The death of the president changes the power dynamics in Iran
The Economist-May 21st2024
The supreme leader’s son may be the beneficiary
Had the supreme leader, Ayatollah Ali Khamenei, looked a touch less steely when delivering his eulogy, more Iranians might have believed the demise of his president was just an accident. Even Mr Khamenei’s officials contrasted the perfunctory manner he treated the deaths of Ebrahim Raisi and Hossein Amir-Abdollahian, Iran’s foreign minister, in a helicopter crash on May 19th with the supreme leader’s uncontrollable sobbing after the assassination of his top commander, Qassem Suleimani, four years ago. In a speech the following day, he devoted more time to Gaza than to the loss of Mr Raisi. The president’s death would be “easily handled,” said the interior minister at his funeral.
The rescue efforts compounded Iranians’ suspicions. First responders in the Red Crescent were stunned that rescue workers were prevented from flying in to look for the president and had to proceed on foot. Nor could they believe the delays they encountered reaching the site. Strange, too, thought many in Iran, that the two helicopters escorting the president returned safely to Tabriz. “Even under sanctions, the president’s plane is subject to rigorous checks,” says a regime insider. The initial reports of “a hard landing” and the photographs officials released turned out to be misleading. The helicopter had in fact exploded.

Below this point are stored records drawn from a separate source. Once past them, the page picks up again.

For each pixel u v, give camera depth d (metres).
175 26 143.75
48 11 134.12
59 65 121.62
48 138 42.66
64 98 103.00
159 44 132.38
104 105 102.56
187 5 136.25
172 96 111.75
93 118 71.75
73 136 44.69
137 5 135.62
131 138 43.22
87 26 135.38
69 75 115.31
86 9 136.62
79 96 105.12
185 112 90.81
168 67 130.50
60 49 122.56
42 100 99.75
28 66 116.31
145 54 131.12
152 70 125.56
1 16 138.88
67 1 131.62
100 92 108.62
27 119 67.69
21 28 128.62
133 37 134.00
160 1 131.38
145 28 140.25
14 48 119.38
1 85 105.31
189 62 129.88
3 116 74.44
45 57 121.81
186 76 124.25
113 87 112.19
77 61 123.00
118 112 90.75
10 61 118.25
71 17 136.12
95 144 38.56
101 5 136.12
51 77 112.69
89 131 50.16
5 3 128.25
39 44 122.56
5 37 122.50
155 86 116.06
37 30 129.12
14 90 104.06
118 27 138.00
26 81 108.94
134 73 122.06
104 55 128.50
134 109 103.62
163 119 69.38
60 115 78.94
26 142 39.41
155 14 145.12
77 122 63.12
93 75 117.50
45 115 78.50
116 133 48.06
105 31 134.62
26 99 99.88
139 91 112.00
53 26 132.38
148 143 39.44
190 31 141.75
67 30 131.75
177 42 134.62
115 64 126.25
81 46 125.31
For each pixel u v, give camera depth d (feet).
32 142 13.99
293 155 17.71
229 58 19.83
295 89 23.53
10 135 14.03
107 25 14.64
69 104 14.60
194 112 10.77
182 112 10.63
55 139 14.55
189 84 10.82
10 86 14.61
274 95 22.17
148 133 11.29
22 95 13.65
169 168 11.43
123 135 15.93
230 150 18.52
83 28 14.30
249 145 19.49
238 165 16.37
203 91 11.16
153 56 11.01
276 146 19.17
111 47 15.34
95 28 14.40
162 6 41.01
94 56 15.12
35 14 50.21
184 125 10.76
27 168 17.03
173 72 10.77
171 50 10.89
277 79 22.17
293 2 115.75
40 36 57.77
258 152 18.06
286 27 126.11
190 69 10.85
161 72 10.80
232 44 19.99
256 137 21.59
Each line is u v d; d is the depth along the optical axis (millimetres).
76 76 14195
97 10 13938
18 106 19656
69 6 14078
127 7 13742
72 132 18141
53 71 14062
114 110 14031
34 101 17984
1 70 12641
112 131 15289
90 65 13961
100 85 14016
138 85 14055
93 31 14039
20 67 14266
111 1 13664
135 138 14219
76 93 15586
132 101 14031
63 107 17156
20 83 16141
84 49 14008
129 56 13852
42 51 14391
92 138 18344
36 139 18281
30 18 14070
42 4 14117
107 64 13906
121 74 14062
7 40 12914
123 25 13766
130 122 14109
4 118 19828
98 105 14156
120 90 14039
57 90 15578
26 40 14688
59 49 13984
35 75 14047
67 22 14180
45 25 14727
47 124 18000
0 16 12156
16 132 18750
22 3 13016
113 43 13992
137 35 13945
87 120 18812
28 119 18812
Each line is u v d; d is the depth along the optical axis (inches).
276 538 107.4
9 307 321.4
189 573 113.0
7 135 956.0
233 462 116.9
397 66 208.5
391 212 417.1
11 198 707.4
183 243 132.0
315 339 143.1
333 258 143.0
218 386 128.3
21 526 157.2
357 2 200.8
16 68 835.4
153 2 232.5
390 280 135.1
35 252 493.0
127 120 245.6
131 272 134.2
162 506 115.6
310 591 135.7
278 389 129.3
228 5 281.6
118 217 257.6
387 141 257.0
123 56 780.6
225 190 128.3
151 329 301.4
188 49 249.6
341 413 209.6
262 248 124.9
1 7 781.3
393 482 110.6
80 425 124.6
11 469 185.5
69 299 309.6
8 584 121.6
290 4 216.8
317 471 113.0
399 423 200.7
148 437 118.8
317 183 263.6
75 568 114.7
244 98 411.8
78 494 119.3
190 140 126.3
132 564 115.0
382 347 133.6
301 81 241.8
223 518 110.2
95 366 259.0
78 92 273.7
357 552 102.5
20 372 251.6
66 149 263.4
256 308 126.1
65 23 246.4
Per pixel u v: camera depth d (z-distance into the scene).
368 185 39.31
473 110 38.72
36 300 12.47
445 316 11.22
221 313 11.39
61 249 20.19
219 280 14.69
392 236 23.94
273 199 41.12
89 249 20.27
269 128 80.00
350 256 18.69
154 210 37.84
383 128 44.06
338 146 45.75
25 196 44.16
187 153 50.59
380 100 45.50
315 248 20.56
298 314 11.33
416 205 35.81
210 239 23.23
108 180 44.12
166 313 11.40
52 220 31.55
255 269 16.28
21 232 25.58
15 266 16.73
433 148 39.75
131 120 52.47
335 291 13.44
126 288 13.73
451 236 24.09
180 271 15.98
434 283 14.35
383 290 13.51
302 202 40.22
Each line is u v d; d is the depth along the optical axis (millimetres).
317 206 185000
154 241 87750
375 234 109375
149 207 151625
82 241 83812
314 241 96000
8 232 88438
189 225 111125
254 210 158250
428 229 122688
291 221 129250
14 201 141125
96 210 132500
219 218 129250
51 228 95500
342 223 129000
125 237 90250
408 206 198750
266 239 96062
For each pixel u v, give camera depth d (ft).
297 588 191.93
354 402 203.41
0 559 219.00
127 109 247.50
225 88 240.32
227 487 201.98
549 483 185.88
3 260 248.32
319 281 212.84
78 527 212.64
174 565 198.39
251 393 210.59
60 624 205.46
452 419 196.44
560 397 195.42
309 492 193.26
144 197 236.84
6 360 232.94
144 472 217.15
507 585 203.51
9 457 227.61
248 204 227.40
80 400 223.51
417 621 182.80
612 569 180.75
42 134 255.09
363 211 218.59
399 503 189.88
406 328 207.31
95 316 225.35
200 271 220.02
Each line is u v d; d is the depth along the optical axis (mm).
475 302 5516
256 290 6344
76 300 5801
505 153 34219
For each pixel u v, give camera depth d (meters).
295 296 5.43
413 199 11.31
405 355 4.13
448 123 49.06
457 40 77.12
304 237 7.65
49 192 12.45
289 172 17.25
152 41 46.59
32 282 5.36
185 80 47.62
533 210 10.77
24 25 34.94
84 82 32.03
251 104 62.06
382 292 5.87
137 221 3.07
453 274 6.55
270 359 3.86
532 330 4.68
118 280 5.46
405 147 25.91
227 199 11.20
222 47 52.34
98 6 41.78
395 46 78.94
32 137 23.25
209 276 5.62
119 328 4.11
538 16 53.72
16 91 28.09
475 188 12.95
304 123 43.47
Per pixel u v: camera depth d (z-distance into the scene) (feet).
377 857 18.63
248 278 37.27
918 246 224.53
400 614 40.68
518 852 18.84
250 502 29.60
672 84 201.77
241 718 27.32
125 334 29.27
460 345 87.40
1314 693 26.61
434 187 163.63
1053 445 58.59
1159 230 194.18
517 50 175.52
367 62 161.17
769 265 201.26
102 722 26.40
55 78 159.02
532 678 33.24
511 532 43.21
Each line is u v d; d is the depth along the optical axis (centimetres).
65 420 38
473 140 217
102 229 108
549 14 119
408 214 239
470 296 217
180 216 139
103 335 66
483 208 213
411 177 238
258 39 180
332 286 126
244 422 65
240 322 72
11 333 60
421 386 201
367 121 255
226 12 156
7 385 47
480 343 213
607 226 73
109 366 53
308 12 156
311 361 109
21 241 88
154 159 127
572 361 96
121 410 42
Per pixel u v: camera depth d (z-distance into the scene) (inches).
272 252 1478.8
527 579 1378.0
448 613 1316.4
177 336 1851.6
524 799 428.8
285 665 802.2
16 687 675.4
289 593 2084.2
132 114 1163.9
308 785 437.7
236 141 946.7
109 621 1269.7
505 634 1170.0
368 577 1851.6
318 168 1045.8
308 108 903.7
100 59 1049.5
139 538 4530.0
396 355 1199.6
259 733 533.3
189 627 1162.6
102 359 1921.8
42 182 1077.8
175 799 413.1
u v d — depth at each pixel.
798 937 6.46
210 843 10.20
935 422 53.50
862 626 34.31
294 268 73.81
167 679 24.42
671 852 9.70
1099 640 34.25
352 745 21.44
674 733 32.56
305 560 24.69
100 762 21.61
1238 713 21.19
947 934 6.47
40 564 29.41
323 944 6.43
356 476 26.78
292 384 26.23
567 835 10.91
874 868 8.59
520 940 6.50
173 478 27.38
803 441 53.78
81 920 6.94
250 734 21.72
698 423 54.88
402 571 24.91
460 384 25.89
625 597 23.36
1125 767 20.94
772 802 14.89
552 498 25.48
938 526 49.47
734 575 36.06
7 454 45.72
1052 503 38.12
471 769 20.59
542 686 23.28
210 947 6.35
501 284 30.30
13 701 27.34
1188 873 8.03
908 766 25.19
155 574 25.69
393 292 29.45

Mr Khamenei has every interest in downplaying this–or any other–crisis. He is old and obsessed with who will succeed him as supreme leader. Iran’s population of almost 90m are exhausted by the many and ever-more frequent shocks that disrupt their country. Since Soleimani’s assassination their currency has more than halved in value. Mass protests have erupted against the Islamic Republic’s vice squads. And the ayatollahs have launched their first direct attack against Israel since the Islamic revolution in 1979. “We just crave stability,” says an artist in the capital, Tehran. To prove his left hand is still steady at the wheel (his right was paralysed in an assassination attempt in the 1980s), Mr Khamenei swiftly named a caretaker president and a new foreign minister. Shops stayed open. Iran’s stockmarket, closed for the day, and then posted a gain. The currency briefly tumbled but then recovered “They’re showing it’s business as usual,” says a university lecturer in Tehran.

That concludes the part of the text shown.